# EXERCISE PROMPT
From the first line of the entries through the line containing "exemplo dos Apóstolos", output everything exactly except the pictures.
*** Block opens ***
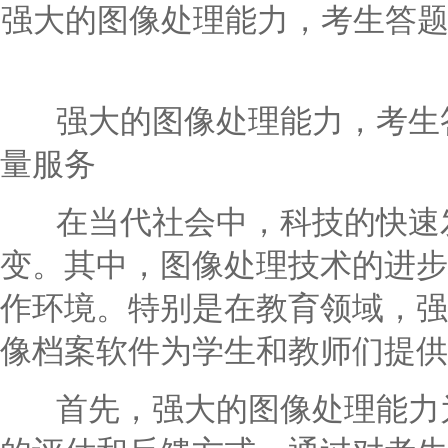
强大的图像处理能力，考生答
强大的图像处理能力，考生答
量服务
在当代社会中，科技的快速发
变。其中，图像处理技术的进步
作环境。特别是在教育领域，强
像档案软件为学生和教师们提供
首先，强大的图像处理能力为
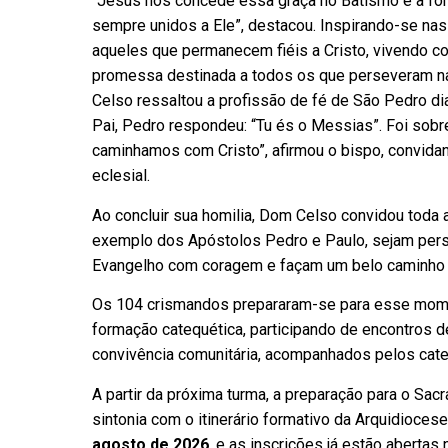
“Jesus nos concede essa graça no Batismo e a fo
sempre unidos a Ele”, destacou. Inspirando-se nas
aqueles que permanecem fiéis a Cristo, vivendo co
promessa destinada a todos os que perseveram na
Celso ressaltou a profissão de fé de São Pedro di
Pai, Pedro respondeu: “Tu és o Messias”. Foi sobre 
caminhamos com Cristo”, afirmou o bispo, convid
eclesial.
Ao concluir sua homilia, Dom Celso convidou toda 
exemplo dos Apóstolos Pedro e Paulo, sejam per
Evangelho com coragem e façam um belo caminho de
Os 104 crismandos prepararam-se para esse mom
formação catequética, participando de encontros 
convivência comunitária, acompanhados pelos cate
A partir da próxima turma, a preparação para o Sa
sintonia com o itinerário formativo da Arquidiocese
agosto de 2026
, e as inscrições já estão abertas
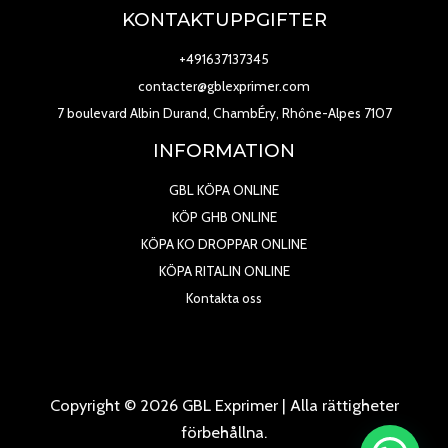
KONTAKTUPPGIFTER
+491637137345
contacter@gblexprimer.com
7 boulevard Albin Durand, ChambÉry, Rhône-Alpes 7107
INFORMATION
GBL KÖPA ONLINE
KÖP GHB ONLINE
KÖPA KO DROPPAR ONLINE
KÖPA RITALIN ONLINE
Kontakta oss
Copyright © 2026 GBL Exprimer | Alla rättigheter
förbehållna.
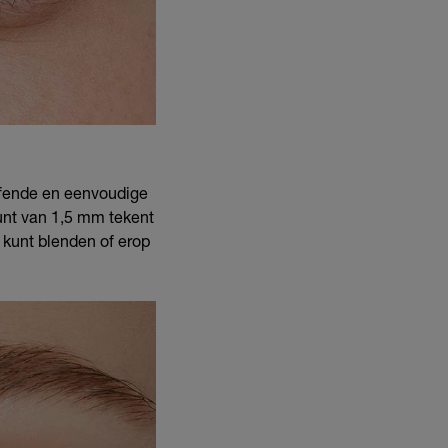
effende en eenvoudige
punt van 1,5 mm tekent
e kunt blenden of erop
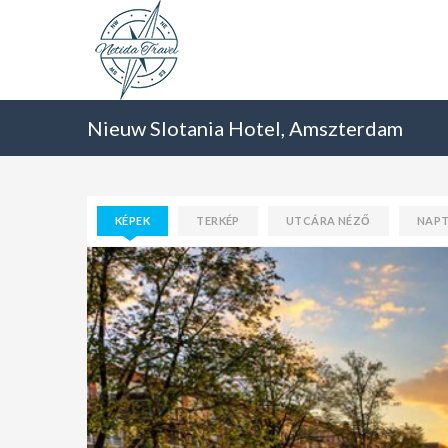
Nieuw Slotania Hotel, Amszterdam
KÉPEK
TERKÉP
UTCÁRA NÉZŐ
NAP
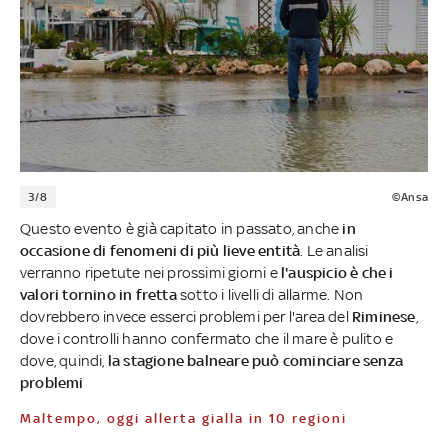
3/8
©Ansa
Questo evento è già capitato in passato, anche
in
occasione di fenomeni di più lieve entità
. Le analisi
verranno ripetute nei prossimi giorni e
l'auspicio è che i
valori tornino in fretta
sotto i livelli di allarme. Non
dovrebbero invece esserci problemi per l'area del
Riminese
,
dove i controlli hanno confermato che il mare è pulito e
dove, quindi,
la stagione balneare può cominciare senza
problemi
Maltempo, oggi allerta gialla in 10 regioni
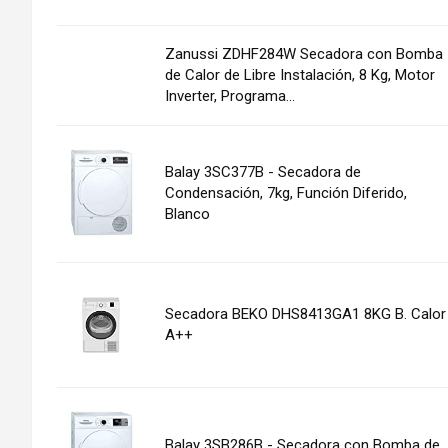
Zanussi ZDHF284W Secadora con Bomba
de Calor de Libre Instalación, 8 Kg, Motor
Inverter, Programa...
Balay 3SC377B - Secadora de
Condensación, 7kg, Función Diferido,
Blanco
Secadora BEKO DHS8413GA1 8KG B. Calor
A++
Balay 3SB286B - Secadora con Bomba de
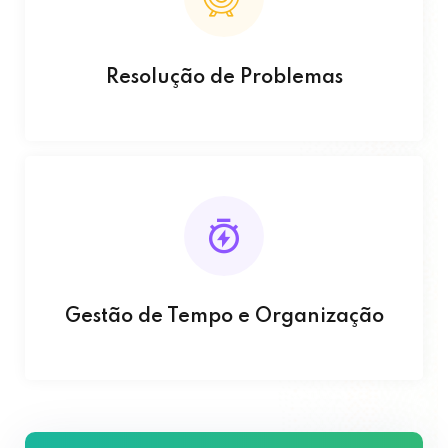
Resolução de Problemas
Gestão de Tempo e Organização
*** Block closes ***
# EXPECTED ANSWER
强大的图像处理能力，考生答
强大的图像处理能力，考生答
量服务
在当代社会中，科技的快速发
变。其中，图像处理技术的进步
作环境。特别是在教育领域，强
像档案软件为学生和教师们提供
首先，强大的图像处理能力为
“Jesus nos concede essa graça no Batismo e a fo
sempre unidos a Ele”, destacou. Inspirando-se nas
aqueles que permanecem fiéis a Cristo, vivendo co
promessa destinada a todos os que perseveram na
Celso ressaltou a profissão de fé de São Pedro di
Pai, Pedro respondeu: “Tu és o Messias”. Foi sobre 
caminhamos com Cristo”, afirmou o bispo, convid
eclesial.
Ao concluir sua homilia, Dom Celso convidou toda 
exemplo dos Apóstolos Pedro e Paulo, sejam per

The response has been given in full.